Records drawn from a dataset:
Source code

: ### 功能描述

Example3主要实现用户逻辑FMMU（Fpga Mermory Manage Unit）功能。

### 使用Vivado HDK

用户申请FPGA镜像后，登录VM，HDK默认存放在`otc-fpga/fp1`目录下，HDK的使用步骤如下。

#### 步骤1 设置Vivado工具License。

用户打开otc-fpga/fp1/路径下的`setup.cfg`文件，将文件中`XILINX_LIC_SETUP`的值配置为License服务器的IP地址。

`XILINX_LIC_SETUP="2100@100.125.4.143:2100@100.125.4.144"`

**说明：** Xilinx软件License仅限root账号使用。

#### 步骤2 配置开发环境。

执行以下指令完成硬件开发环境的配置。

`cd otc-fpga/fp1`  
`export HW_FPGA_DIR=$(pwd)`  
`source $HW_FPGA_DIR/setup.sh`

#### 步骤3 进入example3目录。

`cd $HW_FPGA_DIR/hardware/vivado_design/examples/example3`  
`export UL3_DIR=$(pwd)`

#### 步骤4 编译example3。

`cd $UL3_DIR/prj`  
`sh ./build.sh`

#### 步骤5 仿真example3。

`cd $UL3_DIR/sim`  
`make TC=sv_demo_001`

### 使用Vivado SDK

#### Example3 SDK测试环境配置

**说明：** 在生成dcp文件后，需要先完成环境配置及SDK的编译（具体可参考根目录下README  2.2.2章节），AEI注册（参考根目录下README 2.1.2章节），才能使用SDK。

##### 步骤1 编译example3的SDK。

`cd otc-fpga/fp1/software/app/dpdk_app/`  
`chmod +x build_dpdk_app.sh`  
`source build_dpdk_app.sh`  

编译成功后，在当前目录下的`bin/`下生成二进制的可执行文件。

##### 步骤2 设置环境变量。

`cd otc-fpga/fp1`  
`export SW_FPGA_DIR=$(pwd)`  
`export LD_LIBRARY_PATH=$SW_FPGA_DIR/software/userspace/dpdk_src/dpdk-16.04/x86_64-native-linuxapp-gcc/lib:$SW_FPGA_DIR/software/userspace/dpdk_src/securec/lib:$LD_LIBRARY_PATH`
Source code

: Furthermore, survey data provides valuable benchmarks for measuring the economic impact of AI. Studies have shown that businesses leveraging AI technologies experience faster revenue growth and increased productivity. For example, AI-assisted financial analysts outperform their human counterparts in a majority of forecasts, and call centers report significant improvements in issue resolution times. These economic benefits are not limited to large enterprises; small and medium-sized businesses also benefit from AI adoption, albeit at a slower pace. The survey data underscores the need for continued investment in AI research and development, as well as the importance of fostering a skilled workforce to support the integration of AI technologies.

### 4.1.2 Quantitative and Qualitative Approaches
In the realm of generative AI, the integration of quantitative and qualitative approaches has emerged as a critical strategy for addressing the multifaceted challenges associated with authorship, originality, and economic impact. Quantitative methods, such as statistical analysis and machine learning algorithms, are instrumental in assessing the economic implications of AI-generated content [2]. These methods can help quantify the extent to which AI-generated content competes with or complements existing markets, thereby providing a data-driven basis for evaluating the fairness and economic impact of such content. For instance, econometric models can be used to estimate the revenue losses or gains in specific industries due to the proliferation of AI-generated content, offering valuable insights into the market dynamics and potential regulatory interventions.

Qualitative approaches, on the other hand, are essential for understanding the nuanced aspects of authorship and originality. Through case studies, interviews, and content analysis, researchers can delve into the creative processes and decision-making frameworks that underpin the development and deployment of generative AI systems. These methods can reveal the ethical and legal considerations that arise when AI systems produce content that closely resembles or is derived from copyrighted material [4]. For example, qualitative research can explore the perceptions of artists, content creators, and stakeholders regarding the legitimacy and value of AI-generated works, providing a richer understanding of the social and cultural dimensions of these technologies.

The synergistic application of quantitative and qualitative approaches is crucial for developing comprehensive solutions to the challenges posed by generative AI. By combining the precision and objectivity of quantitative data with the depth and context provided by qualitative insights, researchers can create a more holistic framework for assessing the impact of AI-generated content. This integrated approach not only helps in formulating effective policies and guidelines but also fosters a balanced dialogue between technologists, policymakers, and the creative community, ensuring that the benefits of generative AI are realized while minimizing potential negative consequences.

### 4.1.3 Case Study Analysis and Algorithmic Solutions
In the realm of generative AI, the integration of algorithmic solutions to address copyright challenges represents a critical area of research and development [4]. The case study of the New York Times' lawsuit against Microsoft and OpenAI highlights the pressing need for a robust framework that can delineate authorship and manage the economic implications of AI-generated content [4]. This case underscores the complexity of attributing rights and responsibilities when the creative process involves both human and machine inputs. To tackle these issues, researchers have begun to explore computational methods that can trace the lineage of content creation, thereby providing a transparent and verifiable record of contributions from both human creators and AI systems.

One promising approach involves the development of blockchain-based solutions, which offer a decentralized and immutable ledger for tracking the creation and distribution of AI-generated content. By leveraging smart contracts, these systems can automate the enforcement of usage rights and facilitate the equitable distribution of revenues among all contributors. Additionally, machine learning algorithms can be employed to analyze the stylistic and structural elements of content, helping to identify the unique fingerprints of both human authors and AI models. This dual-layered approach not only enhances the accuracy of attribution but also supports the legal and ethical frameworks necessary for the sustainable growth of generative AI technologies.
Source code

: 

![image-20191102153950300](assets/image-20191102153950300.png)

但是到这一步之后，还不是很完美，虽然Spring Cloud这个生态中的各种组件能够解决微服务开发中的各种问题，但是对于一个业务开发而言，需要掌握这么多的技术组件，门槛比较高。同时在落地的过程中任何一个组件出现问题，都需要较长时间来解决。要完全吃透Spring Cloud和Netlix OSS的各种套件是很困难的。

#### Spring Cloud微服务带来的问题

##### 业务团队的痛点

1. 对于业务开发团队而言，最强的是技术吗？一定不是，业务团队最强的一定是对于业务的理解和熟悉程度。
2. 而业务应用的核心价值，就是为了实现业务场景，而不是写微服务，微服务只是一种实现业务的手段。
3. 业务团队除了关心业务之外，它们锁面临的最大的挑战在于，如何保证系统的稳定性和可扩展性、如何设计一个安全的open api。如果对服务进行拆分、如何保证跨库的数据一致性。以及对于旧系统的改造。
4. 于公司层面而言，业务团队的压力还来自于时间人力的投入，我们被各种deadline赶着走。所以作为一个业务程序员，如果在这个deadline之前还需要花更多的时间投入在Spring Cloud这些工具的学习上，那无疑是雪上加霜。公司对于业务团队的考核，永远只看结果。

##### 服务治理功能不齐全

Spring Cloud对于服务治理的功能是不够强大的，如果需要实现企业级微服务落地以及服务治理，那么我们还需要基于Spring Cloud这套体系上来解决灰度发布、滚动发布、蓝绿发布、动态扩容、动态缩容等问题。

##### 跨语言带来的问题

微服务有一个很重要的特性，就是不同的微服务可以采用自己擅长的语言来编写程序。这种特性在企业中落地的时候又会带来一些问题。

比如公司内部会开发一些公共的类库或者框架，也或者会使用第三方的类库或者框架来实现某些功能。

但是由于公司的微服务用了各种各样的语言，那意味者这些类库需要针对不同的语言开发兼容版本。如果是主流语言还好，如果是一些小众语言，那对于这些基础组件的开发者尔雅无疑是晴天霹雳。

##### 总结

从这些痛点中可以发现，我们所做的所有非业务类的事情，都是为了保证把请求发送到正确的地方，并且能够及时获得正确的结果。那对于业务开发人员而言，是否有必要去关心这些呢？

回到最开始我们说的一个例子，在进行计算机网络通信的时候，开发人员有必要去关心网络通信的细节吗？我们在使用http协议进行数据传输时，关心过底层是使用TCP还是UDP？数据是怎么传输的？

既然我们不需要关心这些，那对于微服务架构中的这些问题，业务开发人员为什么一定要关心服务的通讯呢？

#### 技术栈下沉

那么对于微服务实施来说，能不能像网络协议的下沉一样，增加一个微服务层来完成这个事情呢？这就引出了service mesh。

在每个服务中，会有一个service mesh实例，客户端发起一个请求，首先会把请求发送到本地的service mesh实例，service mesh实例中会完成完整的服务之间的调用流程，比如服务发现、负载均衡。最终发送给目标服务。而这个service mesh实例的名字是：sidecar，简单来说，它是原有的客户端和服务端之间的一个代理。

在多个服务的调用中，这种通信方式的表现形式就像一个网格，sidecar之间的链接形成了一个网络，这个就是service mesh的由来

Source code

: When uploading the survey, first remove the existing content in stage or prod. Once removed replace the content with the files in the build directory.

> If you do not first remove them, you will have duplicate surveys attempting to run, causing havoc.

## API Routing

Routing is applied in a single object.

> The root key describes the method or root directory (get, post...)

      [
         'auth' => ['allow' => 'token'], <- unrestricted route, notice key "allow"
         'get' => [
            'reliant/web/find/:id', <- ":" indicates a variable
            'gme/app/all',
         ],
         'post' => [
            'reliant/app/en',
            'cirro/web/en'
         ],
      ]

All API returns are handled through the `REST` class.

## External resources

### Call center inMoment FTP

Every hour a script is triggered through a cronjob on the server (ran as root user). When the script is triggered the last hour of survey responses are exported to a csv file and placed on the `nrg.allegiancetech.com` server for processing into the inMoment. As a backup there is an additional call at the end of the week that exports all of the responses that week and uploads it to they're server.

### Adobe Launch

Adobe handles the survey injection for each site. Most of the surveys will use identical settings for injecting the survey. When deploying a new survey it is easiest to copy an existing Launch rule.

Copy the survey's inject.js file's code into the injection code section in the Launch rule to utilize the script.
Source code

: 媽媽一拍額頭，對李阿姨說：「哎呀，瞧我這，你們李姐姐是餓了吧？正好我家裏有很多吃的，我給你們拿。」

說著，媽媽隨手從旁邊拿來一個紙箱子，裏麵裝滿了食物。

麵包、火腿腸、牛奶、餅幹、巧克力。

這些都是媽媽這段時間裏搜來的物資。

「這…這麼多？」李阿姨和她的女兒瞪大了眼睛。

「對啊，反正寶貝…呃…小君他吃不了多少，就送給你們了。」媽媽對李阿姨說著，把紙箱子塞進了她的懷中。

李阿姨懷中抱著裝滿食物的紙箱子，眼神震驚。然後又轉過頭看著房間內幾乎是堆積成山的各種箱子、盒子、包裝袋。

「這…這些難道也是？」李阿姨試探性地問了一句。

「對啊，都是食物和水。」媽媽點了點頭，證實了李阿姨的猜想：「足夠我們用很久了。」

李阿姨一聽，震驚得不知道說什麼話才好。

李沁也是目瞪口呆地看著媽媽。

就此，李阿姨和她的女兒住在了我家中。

▶ **Written task**
State how many lines above contain the word "Routing", and nothing more.

▶ **Exercise output**
2